Eight centuries ago in Turkey, at a gathering of intellectuals, a Muslim sultan insisted that one of his courtiers write a book about an unlikely subject: thieves and con artists. The sultan, Rukn al-Din, had secured another such book from Spain, but he wondered: ‘What’s left out of it?’ The set-upon courtier was Jamal al-Din Abd al-Rahim al-Jawbari, and the commissioned Arabic work, Kashf al-asrar (Exposing Secrets), his only surviving text. But why would a powerful ruler such as Rukn al-Din, presumably safe from street-level scammers, order a guidebook about the medieval Islamic underworld?
The answer is most likely nostalgie de la boue — a way, as Tom Wolfe was to argue in Radical Chic, to assert superiority over the ‘middle-class striver’s obsession with propriety and keeping up appearances’. The Book of Charlatans wasn’t the first or last of its kind. Take the streetwise picaresque tales by al-Hariri in the 11th century, or the rip-roaringly grotesque plays of Ibn Daniyal in the 13th. Such elitist longing for the mud, however, wasn’t just in books. Rulers often held court with murky figures from the city’s underbelly. The tenth-century vizier al-Sahib ibn Abbad supported men such as Abu Dulaf, a shadowy traveller who wrote poetry about beggar thieves.
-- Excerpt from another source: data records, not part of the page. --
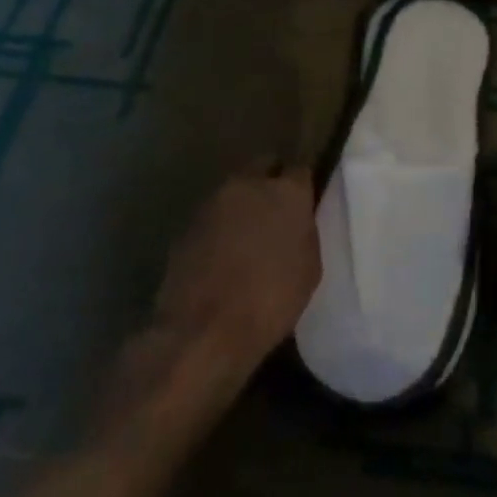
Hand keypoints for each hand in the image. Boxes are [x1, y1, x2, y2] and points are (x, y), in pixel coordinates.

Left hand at [153, 162, 321, 376]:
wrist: (203, 330)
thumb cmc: (270, 301)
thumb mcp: (308, 268)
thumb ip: (304, 232)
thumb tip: (296, 222)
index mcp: (287, 192)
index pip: (300, 169)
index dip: (302, 185)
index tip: (304, 202)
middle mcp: (249, 184)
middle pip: (264, 166)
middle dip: (270, 181)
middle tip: (276, 211)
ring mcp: (213, 201)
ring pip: (235, 190)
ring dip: (243, 204)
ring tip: (247, 235)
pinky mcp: (187, 223)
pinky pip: (213, 215)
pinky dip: (220, 227)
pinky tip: (222, 253)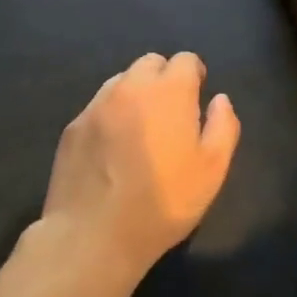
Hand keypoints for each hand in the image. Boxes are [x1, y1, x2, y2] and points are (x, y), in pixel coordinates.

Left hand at [40, 52, 239, 279]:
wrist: (92, 237)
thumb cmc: (162, 202)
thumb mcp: (212, 170)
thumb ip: (223, 126)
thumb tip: (219, 100)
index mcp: (169, 90)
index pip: (186, 59)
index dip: (195, 74)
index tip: (196, 98)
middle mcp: (131, 86)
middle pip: (151, 63)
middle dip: (164, 78)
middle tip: (169, 113)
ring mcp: (97, 105)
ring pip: (122, 81)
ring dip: (135, 94)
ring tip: (139, 130)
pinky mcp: (73, 127)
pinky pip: (98, 107)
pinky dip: (110, 116)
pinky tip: (111, 150)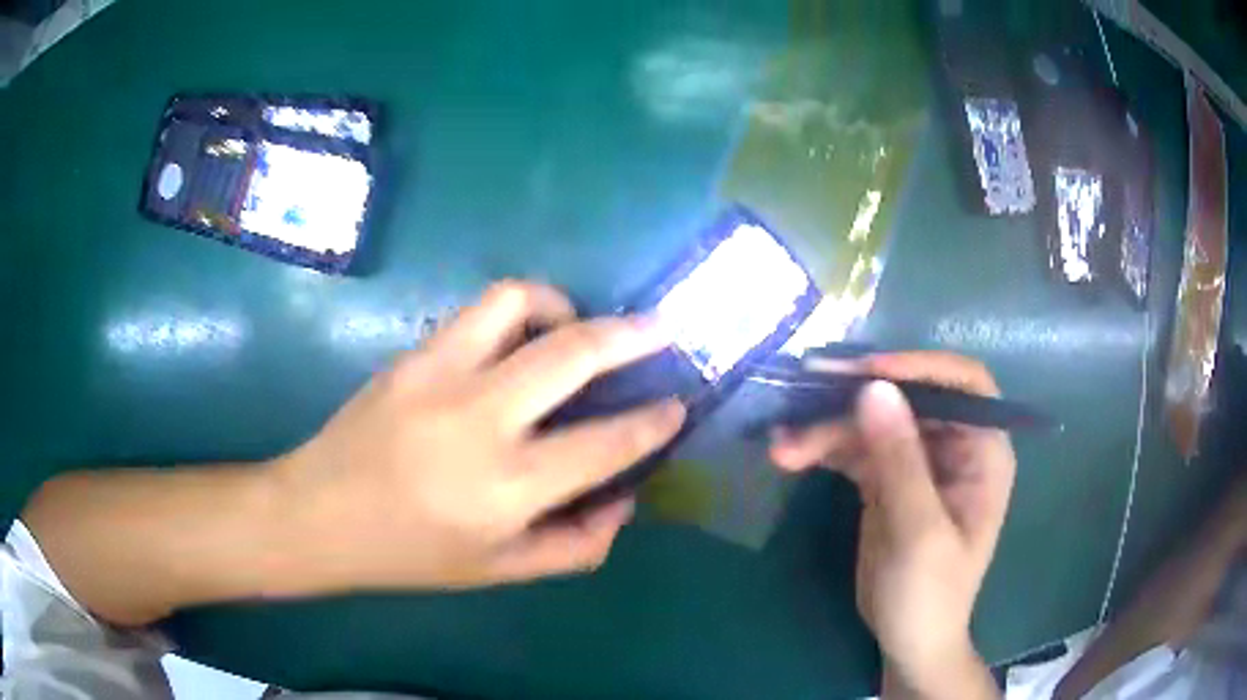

But unlike al-Hariri or Ibn Daniyal, al-Jawbari entices readers with purportedly real tips for avoiding fraudsters, divided into 30 chapters by type — ‘False Prophets’, ‘Apothecaries’, ‘Conjurers’, ‘Notaries’ etc. Often their schemes rely on tricks of chemistry or engineering. Al-Jawbari warns, for instance, of grifters who feign blindness by sealing their eyelids shut with ticks’ blood and gum Arabic, or a false prophet who claimed to control live fish with his spiritual powers, whereas in fact he used a paste of basil and human faeces to attract them. Al-Jawbari does not hide his contempt in these vignettes: ‘Wise up to their tricks!’ he repeats like a chorus. ‘Stay away from these vulgar sheikhs.’
He also reiterates a desire not to bore readers — though at times his own realism is so exhaustive as to risk the effects of the knockout drugs he describes. Entry after entry lists chemicals, powders and foods used for such stupefacients. ‘Blue henbane, poppy seed, opium, euphorbium, black seed, agarikon, lettuce seed, basil seed, mandrake apple and datura nut’ — these are the ingredients for ‘Blue Cretan henbane’, one of many sleep agents mentioned. For students of Islamic material history, such details make The Book of Charlatans a trove of data. For the rest of us, they make it a bit of a slog.
But al-Jawbari’s sober style becomes (perhaps unintentionally) humorous when it encounters decidedly non-sober anecdotes. In a chapter on corrupt money-changers, he mentions the ‘ballsiest’ of them all: people who scam the money-changers and beat them at their own game. Elsewhere he mentions beggars who show up with a well-dressed monkey, which they claim to be a hexed human prince seeking money for an antidote. And in one of the more disturbing cases, he describes ‘those who work Solomon’s ant’, a group of swindlers who draw in unsuspecting young boys with the promise of an ant with a human face and mystic powers, only to ‘debauch them and make off with people’s money’.
These bawdy sketches were popular among elites, as the many surviving manuscripts and print editions of The Book of Charlatans show. But the fascination with crime seems to be universal. To tantalise audiences with the claim ‘based on true events’ is an old trick, whether in the Chinese court fictions of Judge Bao or the Victorian penny press. At some level, readers want it to be true, whether or not it is. And while Charlatanshas the stamp of realism, you find yourself wondering about the line between fiction and fact — and about the author’s own stake in the venture.
In fact, al-Jawbari seems to practise the very things he warns against. A Gonzo journalist avant la lettre, he befriends a money-changer who reveals his tricks after al-Jawbari figures one of them out. He draws in a fire-manipulator by showing him ‘scientific feats that blew his mind,’ prompting a lesson in fireproofing. What if, even as it warns against charlatanry, The Book of Charlatans is itself a drawn-out confidence job? If so, then it is all too fitting for a favourite metaphor by al-Jawbari: ‘They keep him going like this, and by so doing turn him into a nice little pumpkin patch that they can crop.’